▶ [ÉNONCÉ]: Recopiez sans rien changer, dans le texte sur la réorganisation de la chose publique en Haïti, le passage qui commence par « Cette proposition de » et se poursuit jusqu'à « chose publique s’impose. ».

Cette proposition de réorganisation de la chose publique s’inscrit dans un contexte où, en Haïti, les services militaires se mélangeaient aux services civils. Ce qui est pour Edmond Paul une incohérence que la raison publique réprouve. Fort de cela, a-t-il préconisé deux réformes : borner le régime militaire aux choses de l’armée et réorganiser la chose publique. Il s’agissait pour lui, d’une part, d’« arracher le pays aux angoisses de ses habitudes soldatesques » et d’autre part, « laisser le développement matériel du pays, aussi bien que les droits précieux des citoyens, s’épanouir librement sous la garantie effective des lois. » Implicitement, c’est une proposition indicative de la vision d’un État moderne chez l’auteur. Aujourd’hui encore la nécessité de la réforme de la chose publique s’impose.

▶ [LIGNES]:
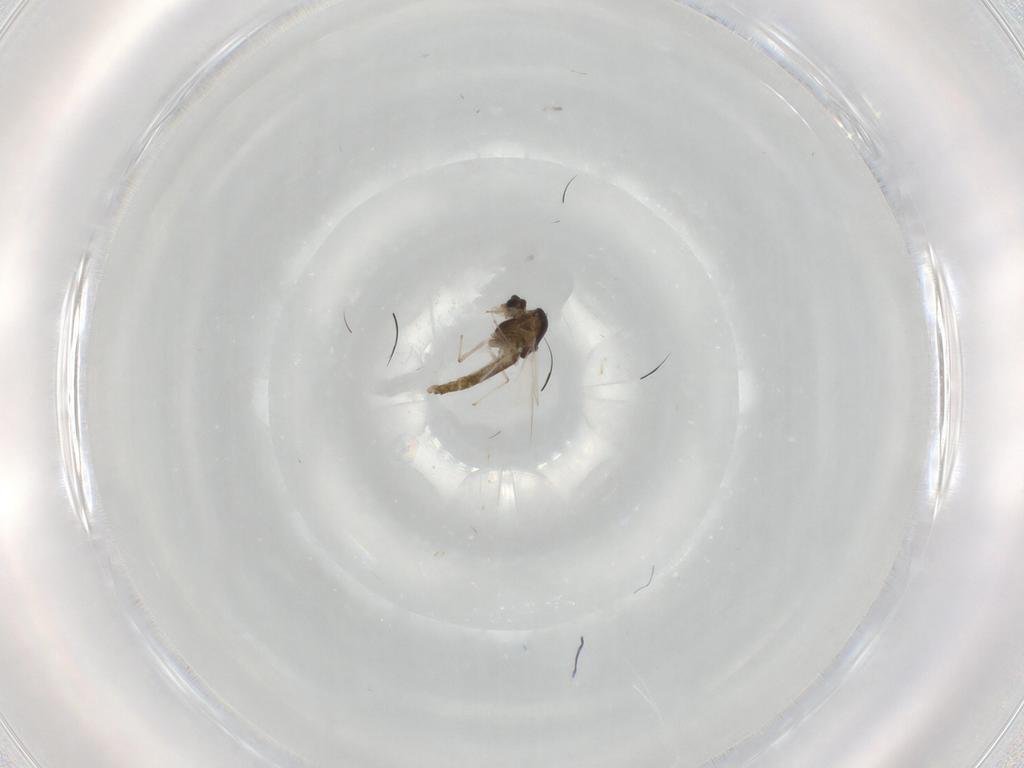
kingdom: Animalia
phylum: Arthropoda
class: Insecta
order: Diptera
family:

...

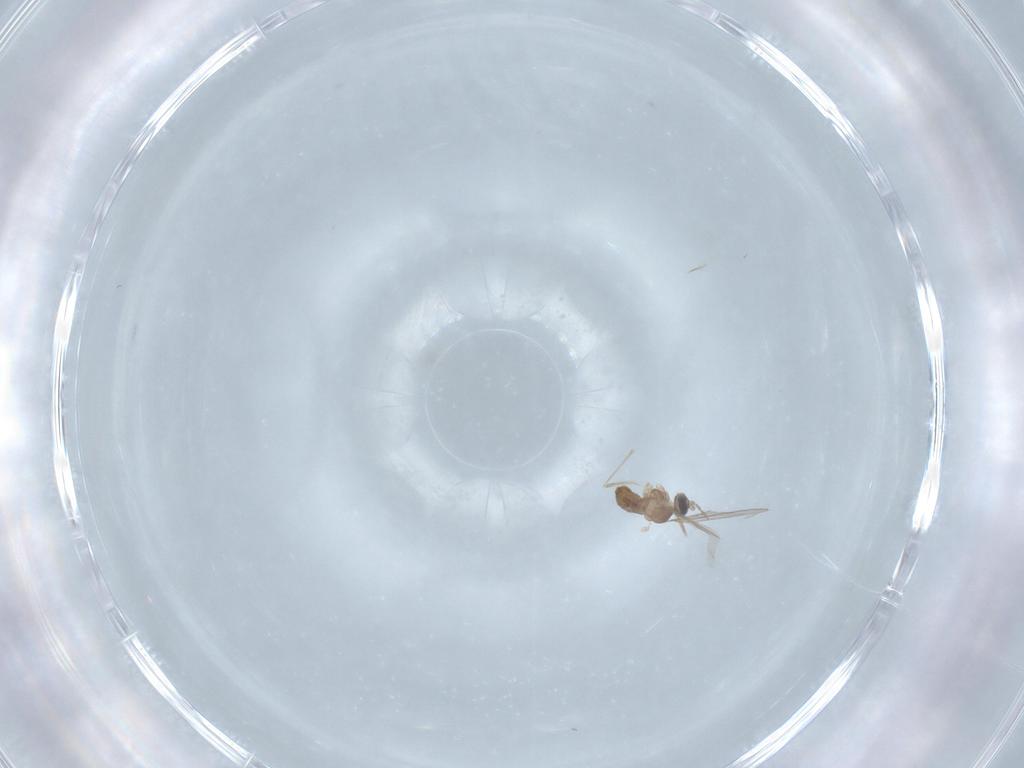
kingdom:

▶ [CORRIGÉ]:
Cette proposition de réorganisation de la chose publique s’inscrit dans un contexte où, en Haïti, les services militaires se mélangeaient aux services civils. Ce qui est pour Edmond Paul une incohérence que la raison publique réprouve. Fort de cela, a-t-il préconisé deux réformes : borner le régime militaire aux choses de l’armée et réorganiser la chose publique. Il s’agissait pour lui, d’une part, d’« arracher le pays aux angoisses de ses habitudes soldatesques » et d’autre part, « laisser le développement matériel du pays, aussi bien que les droits précieux des citoyens, s’épanouir librement sous la garantie effective des lois. » Implicitement, c’est une proposition indicative de la vision d’un État moderne chez l’auteur. Aujourd’hui encore la nécessité de la réforme de la chose publique s’impose.